**Work item**
Go through the material below and count the lines in which the word "COVID" occurs; the only output is the number.

+ + + +

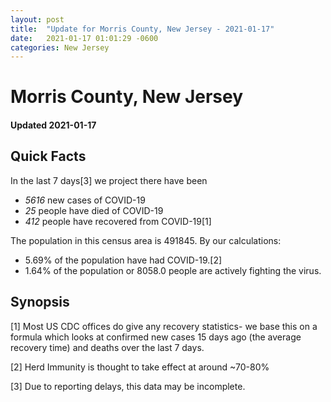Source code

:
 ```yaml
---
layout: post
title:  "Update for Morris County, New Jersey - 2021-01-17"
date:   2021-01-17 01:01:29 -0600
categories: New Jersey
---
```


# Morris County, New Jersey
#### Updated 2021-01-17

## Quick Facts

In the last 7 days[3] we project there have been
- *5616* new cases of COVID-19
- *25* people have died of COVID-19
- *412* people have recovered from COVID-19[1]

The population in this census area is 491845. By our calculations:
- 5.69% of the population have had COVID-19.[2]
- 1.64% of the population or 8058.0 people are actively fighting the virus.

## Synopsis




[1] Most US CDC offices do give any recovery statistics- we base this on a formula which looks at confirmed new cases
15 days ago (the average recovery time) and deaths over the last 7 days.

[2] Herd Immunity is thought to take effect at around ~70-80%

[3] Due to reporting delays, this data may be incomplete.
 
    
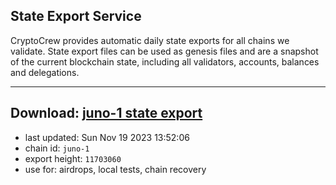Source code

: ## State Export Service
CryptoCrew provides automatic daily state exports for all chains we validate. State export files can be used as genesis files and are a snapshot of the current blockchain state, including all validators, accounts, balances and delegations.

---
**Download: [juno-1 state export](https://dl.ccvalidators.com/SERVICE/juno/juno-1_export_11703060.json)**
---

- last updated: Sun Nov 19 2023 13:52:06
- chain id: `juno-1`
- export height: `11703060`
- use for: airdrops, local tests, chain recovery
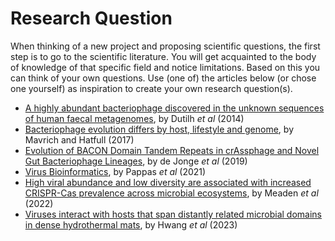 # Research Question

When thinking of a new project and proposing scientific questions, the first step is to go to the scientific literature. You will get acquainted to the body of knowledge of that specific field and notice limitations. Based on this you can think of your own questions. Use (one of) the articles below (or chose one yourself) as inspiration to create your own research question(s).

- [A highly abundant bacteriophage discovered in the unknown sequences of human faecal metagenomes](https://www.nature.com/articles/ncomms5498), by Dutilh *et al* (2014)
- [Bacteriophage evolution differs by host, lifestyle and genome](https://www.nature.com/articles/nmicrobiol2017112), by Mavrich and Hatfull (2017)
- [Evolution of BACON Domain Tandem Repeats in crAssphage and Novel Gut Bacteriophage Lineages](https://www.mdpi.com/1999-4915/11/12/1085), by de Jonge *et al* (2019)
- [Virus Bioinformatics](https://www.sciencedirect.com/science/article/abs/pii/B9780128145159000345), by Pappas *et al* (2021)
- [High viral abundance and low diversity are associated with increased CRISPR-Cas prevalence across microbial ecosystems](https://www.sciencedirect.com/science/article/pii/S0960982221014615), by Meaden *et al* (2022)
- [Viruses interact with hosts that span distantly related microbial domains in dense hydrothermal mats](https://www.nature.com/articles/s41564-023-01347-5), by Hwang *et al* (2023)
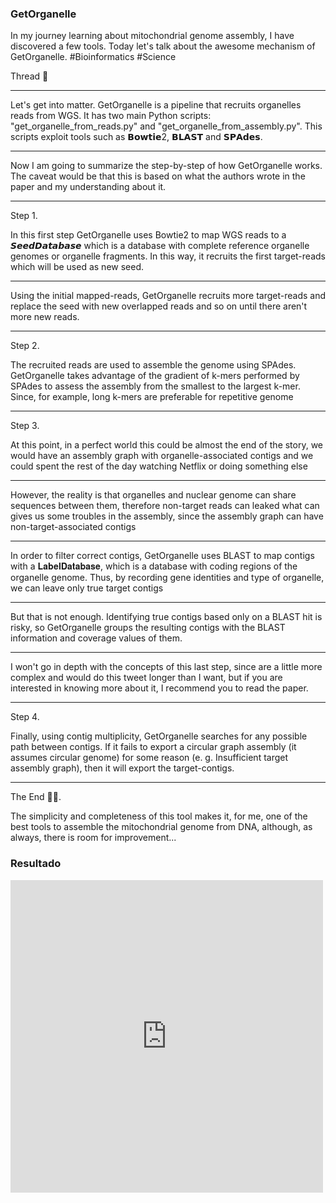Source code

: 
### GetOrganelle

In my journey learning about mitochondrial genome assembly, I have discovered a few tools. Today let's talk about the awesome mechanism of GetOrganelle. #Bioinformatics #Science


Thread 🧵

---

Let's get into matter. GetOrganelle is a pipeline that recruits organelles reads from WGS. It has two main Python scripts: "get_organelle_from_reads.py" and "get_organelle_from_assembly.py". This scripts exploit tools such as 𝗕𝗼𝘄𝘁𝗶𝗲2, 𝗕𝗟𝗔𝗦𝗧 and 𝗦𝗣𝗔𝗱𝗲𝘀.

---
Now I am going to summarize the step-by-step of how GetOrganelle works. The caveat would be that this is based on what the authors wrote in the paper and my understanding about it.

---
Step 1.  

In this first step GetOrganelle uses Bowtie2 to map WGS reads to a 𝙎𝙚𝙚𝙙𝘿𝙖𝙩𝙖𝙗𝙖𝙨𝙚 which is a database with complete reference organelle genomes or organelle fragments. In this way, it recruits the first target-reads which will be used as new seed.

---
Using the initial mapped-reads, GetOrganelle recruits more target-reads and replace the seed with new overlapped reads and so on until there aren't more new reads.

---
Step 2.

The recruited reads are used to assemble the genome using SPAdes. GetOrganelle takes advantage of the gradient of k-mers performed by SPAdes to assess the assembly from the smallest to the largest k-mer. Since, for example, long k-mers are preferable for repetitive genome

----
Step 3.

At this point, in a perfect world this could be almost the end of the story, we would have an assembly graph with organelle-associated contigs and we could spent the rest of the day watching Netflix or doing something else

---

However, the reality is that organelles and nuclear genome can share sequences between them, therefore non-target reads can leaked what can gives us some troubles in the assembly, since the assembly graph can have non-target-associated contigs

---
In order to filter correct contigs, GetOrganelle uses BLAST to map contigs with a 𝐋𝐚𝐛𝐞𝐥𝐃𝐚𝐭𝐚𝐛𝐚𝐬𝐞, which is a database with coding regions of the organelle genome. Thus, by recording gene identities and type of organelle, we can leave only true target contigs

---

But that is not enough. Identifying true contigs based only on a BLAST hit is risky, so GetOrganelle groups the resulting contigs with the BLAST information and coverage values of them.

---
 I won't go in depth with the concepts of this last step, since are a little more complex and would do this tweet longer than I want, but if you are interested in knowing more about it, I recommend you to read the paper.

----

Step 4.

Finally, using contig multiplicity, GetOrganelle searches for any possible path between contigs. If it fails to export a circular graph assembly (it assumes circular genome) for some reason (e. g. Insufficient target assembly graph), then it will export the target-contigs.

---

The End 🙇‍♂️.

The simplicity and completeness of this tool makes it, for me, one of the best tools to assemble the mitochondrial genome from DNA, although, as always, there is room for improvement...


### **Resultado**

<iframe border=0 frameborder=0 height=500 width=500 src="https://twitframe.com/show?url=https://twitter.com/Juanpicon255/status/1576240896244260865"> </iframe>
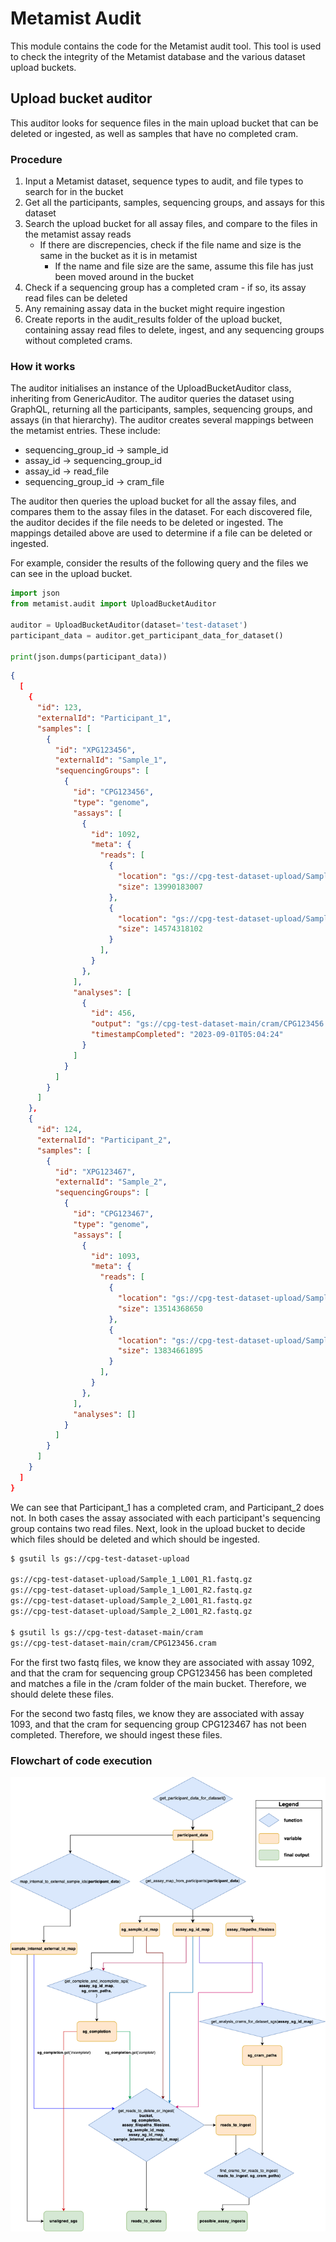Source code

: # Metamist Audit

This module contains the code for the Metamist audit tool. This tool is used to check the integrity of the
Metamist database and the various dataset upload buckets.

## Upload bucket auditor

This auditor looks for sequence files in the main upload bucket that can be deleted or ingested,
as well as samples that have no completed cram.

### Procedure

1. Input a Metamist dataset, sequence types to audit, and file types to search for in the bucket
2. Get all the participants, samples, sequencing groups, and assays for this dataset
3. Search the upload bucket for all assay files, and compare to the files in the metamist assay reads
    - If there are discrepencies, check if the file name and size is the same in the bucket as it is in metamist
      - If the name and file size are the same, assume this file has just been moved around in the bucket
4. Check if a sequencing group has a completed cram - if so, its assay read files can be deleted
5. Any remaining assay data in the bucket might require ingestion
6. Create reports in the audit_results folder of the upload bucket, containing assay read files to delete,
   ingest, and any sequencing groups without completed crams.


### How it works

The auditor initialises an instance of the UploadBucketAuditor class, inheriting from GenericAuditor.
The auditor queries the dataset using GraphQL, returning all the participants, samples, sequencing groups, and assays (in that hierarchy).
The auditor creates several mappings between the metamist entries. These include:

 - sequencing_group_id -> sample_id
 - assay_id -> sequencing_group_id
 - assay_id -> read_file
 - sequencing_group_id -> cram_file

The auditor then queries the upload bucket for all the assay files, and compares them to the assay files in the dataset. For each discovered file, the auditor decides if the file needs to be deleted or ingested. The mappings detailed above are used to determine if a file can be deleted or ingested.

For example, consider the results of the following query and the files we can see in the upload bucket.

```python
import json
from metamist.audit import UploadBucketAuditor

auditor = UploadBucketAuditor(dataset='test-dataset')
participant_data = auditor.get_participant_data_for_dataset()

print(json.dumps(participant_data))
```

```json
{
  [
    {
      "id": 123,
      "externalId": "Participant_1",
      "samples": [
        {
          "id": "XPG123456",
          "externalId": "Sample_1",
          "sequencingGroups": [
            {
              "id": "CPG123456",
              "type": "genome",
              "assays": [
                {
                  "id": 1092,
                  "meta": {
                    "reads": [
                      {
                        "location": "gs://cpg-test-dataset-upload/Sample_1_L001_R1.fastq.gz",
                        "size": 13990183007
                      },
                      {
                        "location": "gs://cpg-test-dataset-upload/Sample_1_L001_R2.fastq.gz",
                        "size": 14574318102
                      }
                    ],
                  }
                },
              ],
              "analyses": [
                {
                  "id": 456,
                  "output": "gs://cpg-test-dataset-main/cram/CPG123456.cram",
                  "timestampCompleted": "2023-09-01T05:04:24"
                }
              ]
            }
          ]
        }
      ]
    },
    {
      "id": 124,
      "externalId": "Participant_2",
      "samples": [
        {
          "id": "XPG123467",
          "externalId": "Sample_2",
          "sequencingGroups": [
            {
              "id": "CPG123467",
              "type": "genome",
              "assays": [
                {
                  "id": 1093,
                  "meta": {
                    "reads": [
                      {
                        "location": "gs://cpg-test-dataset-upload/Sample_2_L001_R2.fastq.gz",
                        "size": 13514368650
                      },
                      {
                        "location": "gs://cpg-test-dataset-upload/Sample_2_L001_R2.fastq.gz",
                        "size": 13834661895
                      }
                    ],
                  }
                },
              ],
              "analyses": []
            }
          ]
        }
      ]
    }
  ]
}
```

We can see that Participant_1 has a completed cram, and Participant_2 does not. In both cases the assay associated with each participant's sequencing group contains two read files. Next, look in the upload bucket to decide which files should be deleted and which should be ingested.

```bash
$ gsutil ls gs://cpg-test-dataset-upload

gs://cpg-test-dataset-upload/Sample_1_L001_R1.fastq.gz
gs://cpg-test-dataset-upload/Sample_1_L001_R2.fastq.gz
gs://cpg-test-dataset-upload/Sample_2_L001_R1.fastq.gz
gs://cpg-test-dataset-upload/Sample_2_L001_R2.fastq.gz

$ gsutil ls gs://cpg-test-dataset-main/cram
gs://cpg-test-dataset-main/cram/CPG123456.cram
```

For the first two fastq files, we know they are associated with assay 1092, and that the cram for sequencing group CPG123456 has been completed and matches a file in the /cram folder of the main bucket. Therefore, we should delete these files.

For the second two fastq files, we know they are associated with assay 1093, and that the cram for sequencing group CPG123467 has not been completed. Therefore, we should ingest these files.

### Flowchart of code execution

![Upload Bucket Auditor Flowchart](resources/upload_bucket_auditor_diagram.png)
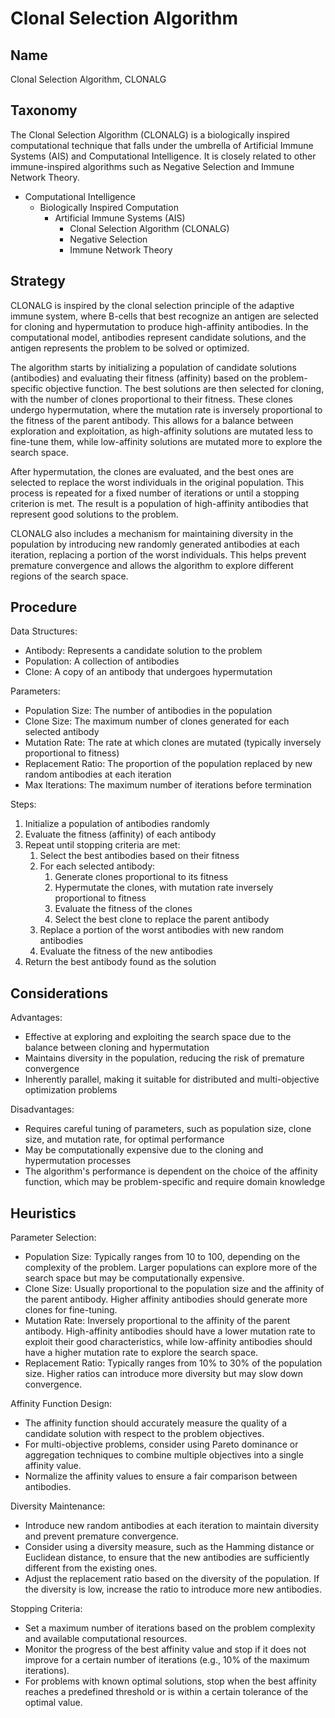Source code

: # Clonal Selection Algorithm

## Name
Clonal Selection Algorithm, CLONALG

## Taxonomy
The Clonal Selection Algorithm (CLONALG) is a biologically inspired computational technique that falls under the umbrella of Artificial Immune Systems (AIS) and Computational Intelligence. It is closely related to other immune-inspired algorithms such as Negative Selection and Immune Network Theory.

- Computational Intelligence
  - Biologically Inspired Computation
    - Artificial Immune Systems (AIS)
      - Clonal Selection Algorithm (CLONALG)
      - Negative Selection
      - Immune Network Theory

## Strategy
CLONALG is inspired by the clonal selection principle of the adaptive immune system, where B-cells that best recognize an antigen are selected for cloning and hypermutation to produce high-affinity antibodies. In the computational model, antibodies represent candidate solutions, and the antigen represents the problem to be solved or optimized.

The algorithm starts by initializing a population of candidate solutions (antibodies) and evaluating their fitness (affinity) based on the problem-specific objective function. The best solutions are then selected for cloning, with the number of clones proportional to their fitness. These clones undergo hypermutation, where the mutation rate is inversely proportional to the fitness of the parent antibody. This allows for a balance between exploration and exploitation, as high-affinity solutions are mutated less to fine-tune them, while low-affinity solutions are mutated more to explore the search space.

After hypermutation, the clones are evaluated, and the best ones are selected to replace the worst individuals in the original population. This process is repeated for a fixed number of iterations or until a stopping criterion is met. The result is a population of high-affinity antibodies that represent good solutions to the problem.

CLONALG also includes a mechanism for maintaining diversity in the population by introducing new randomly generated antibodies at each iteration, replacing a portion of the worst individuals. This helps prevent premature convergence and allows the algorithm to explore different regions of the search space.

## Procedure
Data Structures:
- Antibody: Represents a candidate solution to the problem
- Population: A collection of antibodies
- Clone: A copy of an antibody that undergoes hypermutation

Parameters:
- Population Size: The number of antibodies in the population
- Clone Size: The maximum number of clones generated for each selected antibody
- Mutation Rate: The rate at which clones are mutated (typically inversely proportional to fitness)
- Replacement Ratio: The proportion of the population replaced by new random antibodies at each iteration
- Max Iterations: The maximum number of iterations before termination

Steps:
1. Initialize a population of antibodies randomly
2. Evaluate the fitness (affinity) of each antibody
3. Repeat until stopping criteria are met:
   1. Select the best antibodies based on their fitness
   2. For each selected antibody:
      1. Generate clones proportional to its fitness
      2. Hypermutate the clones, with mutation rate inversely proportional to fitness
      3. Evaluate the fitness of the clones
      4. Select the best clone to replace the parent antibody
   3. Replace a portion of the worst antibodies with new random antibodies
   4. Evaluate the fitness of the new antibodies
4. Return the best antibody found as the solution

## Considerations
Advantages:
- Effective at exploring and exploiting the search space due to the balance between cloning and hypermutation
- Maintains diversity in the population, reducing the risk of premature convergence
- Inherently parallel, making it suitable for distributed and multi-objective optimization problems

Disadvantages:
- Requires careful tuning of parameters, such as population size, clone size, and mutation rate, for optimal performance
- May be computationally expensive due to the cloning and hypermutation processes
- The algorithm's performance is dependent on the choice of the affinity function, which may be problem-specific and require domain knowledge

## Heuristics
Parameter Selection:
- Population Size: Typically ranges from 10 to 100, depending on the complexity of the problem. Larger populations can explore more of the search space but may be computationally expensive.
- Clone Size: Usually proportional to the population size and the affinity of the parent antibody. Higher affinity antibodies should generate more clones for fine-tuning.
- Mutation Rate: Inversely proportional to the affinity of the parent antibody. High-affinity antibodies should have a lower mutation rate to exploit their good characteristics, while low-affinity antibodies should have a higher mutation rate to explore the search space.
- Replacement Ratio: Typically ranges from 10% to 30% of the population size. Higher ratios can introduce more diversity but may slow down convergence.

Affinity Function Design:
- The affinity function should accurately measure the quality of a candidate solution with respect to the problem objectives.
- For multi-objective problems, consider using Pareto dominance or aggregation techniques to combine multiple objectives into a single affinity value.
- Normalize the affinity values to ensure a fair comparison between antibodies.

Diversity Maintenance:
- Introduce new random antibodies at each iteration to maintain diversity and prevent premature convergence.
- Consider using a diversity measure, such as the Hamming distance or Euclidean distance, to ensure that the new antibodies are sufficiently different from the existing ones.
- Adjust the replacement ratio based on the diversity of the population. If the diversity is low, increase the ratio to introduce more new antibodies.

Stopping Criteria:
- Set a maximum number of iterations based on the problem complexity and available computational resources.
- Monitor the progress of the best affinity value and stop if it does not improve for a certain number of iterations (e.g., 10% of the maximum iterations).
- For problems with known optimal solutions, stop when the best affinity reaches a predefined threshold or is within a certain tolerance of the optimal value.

+ + + +

**Task output**
4